Data entries
*** Block opens ***

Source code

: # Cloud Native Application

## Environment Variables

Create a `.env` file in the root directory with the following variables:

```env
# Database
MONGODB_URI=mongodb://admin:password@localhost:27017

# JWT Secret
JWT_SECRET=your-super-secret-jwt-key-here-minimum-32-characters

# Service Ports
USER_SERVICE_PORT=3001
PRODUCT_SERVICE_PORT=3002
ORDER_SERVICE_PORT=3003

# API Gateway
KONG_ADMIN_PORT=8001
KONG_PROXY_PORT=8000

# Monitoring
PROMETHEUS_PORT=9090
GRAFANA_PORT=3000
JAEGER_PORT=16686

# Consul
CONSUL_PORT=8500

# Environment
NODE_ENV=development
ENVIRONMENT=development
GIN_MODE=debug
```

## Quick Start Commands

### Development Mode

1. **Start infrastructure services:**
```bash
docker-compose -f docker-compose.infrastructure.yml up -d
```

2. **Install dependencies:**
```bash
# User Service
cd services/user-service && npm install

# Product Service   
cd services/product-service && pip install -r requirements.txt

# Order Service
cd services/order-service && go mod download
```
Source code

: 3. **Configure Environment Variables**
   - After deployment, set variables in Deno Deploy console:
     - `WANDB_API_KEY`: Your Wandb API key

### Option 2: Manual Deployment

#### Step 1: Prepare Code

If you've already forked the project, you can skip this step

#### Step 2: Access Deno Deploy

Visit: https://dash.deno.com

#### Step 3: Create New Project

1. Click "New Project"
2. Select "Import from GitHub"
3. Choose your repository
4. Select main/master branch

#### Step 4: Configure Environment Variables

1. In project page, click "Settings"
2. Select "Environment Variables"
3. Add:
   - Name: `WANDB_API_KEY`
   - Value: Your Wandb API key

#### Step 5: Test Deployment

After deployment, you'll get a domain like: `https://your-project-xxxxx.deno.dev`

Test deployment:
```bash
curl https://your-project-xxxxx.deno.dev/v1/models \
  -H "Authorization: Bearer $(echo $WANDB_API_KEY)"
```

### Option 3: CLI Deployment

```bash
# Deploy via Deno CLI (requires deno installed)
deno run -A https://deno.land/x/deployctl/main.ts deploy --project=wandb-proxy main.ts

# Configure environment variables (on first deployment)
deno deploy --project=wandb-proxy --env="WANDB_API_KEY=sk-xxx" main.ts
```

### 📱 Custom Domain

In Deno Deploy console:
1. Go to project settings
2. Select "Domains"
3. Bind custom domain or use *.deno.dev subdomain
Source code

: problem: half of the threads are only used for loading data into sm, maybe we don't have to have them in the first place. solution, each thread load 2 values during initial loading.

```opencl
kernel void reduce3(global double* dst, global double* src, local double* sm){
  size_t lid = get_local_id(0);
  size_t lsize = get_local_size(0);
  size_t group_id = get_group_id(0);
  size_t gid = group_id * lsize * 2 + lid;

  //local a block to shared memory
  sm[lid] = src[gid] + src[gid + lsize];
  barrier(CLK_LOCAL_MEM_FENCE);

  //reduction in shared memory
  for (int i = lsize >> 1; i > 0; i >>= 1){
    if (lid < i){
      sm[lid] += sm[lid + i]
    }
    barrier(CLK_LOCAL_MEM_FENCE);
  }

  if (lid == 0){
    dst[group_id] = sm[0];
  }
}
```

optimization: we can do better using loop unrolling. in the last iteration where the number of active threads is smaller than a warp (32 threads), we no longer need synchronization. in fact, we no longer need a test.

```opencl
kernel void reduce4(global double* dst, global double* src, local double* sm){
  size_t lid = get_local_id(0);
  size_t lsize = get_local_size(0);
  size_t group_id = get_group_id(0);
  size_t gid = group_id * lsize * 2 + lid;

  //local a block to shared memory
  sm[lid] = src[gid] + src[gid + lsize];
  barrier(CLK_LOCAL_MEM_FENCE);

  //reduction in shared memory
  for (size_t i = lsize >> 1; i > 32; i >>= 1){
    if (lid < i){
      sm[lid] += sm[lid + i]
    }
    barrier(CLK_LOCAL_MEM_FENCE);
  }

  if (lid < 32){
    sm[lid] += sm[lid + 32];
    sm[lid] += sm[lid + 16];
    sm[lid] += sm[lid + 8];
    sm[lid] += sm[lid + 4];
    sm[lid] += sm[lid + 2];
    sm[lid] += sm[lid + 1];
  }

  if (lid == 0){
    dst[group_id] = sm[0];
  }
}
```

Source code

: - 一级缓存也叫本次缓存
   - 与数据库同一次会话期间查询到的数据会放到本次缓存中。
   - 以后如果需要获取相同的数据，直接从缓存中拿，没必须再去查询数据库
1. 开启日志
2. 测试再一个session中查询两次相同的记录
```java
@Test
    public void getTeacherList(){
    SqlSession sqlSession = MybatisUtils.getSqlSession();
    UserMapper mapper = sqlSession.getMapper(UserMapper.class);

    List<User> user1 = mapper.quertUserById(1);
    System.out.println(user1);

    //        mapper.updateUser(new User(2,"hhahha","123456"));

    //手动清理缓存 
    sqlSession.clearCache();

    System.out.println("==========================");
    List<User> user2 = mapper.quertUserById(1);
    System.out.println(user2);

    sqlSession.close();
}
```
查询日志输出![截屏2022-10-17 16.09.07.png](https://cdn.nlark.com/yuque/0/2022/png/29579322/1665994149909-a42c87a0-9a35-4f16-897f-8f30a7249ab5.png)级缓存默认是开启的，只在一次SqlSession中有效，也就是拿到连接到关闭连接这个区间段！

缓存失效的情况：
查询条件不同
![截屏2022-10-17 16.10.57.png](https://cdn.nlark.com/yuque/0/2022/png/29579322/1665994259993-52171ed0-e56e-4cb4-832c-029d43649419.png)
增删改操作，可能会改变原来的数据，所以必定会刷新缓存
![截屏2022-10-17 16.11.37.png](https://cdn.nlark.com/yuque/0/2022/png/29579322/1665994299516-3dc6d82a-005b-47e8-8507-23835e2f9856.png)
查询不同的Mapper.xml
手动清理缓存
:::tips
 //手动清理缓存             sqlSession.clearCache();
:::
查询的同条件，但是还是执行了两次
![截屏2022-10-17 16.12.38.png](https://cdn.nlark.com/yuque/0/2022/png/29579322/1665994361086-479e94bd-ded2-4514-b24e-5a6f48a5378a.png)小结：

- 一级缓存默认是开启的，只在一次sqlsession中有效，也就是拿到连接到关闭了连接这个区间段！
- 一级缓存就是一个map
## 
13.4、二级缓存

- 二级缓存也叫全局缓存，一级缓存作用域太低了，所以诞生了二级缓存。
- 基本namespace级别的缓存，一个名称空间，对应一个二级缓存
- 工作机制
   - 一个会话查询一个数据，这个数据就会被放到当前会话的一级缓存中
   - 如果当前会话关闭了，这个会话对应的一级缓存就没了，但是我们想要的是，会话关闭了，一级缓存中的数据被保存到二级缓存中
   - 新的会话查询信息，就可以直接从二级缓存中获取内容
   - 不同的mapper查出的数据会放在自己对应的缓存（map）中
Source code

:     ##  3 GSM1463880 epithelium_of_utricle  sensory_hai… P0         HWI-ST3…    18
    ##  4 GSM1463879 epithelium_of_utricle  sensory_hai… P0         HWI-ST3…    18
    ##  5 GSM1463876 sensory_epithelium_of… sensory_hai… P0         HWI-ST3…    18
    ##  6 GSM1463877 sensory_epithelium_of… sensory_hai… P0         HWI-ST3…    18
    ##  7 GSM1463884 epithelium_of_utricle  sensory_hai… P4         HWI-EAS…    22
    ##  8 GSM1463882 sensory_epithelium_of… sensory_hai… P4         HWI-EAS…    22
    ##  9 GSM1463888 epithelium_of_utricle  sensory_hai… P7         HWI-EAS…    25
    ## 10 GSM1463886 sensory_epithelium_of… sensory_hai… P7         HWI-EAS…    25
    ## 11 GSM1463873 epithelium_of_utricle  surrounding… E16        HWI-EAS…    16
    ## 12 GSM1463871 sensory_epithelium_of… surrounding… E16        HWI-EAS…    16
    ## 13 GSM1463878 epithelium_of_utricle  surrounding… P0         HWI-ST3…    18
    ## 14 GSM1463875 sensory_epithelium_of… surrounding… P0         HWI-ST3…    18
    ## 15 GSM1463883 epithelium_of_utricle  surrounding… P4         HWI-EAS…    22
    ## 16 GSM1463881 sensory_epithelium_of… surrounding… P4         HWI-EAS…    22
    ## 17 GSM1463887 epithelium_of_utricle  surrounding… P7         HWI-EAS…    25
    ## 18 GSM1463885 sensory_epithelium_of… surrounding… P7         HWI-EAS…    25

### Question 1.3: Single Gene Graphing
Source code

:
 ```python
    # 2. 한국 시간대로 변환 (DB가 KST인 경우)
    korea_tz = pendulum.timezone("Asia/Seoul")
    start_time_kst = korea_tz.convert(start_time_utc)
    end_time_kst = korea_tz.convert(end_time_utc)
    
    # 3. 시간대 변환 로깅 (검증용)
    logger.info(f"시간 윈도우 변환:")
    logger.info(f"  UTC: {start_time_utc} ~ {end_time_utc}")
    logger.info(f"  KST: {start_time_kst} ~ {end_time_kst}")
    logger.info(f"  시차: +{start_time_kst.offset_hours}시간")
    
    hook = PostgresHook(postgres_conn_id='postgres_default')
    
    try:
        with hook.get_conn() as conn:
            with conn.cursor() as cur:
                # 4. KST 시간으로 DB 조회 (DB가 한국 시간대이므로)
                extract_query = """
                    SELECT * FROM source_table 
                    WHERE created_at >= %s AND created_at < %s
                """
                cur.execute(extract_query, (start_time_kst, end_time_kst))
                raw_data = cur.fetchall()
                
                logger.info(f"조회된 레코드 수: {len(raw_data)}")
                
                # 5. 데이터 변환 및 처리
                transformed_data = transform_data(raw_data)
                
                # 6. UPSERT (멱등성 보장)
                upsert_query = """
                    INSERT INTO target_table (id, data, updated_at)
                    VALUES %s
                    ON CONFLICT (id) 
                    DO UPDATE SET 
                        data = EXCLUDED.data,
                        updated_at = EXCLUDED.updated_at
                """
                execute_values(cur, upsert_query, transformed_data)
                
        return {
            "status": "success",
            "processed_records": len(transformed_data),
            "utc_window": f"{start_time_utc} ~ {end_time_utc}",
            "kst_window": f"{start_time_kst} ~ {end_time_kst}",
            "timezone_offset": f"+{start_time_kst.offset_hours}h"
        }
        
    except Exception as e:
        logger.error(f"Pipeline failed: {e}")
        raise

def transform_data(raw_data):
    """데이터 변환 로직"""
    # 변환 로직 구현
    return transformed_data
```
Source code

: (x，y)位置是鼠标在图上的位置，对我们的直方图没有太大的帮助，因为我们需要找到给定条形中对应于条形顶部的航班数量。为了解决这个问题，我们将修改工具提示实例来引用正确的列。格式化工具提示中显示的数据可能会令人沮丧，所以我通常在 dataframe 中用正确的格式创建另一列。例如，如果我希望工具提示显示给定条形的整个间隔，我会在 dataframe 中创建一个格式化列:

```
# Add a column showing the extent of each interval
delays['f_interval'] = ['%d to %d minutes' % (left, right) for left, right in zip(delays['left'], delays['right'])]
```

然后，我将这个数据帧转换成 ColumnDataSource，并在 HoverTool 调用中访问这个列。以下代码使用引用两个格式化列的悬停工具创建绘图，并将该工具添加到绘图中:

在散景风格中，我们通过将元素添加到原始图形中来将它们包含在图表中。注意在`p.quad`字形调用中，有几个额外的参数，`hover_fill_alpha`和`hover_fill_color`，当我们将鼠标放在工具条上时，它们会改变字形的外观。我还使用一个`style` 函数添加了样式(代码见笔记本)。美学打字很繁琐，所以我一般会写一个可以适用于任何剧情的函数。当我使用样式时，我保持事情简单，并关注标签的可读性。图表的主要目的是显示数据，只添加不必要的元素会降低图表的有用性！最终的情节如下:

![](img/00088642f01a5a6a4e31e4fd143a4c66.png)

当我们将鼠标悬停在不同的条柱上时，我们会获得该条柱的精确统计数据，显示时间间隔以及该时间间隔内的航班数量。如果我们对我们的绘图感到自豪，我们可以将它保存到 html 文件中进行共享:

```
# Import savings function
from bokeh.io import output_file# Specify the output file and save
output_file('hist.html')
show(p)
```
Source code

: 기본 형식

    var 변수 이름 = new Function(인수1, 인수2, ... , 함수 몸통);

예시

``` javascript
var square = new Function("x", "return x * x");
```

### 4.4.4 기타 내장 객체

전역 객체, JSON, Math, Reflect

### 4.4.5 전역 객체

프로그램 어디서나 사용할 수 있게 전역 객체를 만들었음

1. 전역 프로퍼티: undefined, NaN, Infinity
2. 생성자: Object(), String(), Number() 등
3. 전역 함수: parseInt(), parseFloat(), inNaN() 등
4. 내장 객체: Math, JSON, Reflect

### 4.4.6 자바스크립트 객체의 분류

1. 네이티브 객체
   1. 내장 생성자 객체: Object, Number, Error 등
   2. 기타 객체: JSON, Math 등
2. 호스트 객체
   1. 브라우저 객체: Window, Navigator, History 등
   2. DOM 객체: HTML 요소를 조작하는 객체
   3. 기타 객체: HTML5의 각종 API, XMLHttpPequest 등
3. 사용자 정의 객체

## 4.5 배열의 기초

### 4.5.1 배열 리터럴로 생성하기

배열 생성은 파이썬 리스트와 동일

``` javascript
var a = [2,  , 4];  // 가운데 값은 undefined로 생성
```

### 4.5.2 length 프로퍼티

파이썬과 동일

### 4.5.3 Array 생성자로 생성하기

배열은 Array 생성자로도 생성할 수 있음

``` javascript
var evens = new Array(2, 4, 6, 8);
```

*** Block closes ***

** Task to complete **
Repeat, without change, each line of the data above from the one that contains "### 4.5.1 배열 리터럴로 생성하기" through the final line, counting both.

** Answer space **
### 4.5.1 배열 리터럴로 생성하기

배열 생성은 파이썬 리스트와 동일

``` javascript
var a = [2,  , 4];  // 가운데 값은 undefined로 생성
```

### 4.5.2 length 프로퍼티

파이썬과 동일

### 4.5.3 Array 생성자로 생성하기

배열은 Array 생성자로도 생성할 수 있음

``` javascript
var evens = new Array(2, 4, 6, 8);
```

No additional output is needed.